Set down the lines below exactly as they stand, please. Go from the first through the one containing "Rendered at 1241 by 1754 pixels.".

Raw data START

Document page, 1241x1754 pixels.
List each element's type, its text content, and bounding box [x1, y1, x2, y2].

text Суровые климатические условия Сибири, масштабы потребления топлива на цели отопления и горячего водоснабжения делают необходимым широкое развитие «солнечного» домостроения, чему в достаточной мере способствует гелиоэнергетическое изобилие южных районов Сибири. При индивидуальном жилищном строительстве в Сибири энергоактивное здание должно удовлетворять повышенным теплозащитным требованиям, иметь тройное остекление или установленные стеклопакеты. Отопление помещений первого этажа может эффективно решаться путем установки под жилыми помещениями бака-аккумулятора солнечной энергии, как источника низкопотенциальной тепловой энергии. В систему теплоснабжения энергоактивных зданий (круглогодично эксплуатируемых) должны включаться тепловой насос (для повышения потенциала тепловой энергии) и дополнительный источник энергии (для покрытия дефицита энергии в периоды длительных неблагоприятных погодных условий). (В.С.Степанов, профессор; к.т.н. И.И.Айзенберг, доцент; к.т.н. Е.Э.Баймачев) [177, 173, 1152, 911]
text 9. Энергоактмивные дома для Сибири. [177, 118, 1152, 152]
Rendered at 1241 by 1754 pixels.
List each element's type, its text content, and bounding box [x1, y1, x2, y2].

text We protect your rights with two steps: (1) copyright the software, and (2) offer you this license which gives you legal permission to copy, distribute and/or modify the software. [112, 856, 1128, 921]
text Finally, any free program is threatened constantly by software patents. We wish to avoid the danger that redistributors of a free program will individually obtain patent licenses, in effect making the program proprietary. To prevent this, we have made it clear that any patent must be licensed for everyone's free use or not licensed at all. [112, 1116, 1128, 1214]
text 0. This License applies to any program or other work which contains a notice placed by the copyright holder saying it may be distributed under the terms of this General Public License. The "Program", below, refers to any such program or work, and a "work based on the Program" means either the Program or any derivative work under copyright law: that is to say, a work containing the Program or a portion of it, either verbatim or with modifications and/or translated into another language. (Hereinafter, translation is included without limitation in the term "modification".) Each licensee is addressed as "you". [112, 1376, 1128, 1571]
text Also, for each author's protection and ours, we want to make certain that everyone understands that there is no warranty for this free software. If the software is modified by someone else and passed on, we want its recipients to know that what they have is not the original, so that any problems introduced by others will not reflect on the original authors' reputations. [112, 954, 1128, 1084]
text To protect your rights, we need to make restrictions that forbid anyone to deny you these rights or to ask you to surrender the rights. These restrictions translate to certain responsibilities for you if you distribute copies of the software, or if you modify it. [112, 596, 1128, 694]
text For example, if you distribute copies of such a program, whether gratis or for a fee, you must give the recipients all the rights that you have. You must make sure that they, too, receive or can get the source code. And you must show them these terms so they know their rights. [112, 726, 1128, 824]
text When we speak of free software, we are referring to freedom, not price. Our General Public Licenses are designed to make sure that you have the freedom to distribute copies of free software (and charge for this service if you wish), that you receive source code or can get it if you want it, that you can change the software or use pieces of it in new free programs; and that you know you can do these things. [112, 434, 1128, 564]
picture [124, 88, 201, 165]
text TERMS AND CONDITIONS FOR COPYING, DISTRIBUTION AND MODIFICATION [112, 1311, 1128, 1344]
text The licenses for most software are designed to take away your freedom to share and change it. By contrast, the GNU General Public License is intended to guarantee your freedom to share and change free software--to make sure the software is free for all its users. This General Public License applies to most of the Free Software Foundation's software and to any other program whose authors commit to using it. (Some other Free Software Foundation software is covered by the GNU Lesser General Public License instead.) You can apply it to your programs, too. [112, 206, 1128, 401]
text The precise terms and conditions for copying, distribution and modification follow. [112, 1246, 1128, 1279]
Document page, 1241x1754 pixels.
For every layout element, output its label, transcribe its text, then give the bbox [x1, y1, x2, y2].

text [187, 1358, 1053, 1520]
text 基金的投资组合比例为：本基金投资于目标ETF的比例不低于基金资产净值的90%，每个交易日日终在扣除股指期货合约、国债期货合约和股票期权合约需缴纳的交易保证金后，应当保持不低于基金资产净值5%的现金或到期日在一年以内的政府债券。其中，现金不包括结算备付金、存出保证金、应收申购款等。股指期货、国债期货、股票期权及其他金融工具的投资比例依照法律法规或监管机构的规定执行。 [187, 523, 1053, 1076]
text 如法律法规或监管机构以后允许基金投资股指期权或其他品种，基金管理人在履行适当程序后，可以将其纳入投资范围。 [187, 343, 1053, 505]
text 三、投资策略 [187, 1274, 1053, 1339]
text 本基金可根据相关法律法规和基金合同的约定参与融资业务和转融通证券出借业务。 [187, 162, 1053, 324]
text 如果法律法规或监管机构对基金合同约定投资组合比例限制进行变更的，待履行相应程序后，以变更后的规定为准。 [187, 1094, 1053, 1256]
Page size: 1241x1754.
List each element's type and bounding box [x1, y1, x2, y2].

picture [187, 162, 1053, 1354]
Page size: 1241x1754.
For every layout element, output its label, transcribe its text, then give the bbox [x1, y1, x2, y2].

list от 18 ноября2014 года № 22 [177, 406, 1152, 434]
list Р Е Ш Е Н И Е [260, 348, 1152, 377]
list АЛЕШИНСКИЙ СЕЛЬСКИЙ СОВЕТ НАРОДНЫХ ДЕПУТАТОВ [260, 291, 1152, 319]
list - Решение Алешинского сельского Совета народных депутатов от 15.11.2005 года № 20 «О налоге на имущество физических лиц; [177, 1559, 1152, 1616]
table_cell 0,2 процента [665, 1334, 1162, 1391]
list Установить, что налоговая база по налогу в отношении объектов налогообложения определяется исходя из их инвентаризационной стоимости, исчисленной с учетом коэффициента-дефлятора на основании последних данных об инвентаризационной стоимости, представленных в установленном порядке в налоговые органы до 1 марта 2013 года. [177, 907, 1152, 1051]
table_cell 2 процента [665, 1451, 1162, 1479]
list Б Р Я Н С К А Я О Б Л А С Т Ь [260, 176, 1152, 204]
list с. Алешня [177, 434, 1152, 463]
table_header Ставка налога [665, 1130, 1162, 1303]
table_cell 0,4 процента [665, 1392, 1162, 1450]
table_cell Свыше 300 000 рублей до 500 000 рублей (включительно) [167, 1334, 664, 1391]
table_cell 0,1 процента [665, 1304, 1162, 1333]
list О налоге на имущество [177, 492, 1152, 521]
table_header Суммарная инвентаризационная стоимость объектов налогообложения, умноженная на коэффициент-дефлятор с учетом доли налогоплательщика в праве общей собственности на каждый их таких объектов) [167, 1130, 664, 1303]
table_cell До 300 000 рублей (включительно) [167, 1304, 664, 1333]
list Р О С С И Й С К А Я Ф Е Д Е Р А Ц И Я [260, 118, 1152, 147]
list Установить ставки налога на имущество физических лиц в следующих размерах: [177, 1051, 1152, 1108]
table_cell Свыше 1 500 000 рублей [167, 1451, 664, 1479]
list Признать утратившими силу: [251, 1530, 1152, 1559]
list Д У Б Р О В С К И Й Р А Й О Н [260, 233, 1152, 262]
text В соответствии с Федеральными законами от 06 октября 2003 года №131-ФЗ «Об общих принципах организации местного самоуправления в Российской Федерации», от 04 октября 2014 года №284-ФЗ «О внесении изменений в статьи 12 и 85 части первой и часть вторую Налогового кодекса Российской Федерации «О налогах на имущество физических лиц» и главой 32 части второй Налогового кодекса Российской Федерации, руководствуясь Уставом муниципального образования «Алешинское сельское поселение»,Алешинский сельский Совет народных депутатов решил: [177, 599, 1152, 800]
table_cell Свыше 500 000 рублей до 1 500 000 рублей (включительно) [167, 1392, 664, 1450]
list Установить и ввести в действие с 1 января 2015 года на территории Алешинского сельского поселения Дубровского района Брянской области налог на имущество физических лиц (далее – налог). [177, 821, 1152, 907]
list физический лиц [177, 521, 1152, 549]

Raw data END

Solution to this task:
Document page, 1241x1754 pixels.
List each element's type, its text content, and bounding box [x1, y1, x2, y2].

text Суровые климатические условия Сибири, масштабы потребления топлива на цели отопления и горячего водоснабжения делают необходимым широкое развитие «солнечного» домостроения, чему в достаточной мере способствует гелиоэнергетическое изобилие южных районов Сибири. При индивидуальном жилищном строительстве в Сибири энергоактивное здание должно удовлетворять повышенным теплозащитным требованиям, иметь тройное остекление или установленные стеклопакеты. Отопление помещений первого этажа может эффективно решаться путем установки под жилыми помещениями бака-аккумулятора солнечной энергии, как источника низкопотенциальной тепловой энергии. В систему теплоснабжения энергоактивных зданий (круглогодично эксплуатируемых) должны включаться тепловой насос (для повышения потенциала тепловой энергии) и дополнительный источник энергии (для покрытия дефицита энергии в периоды длительных неблагоприятных погодных условий). (В.С.Степанов, профессор; к.т.н. И.И.Айзенберг, доцент; к.т.н. Е.Э.Баймачев) [177, 173, 1152, 911]
text 9. Энергоактмивные дома для Сибири. [177, 118, 1152, 152]
Rendered at 1241 by 1754 pixels.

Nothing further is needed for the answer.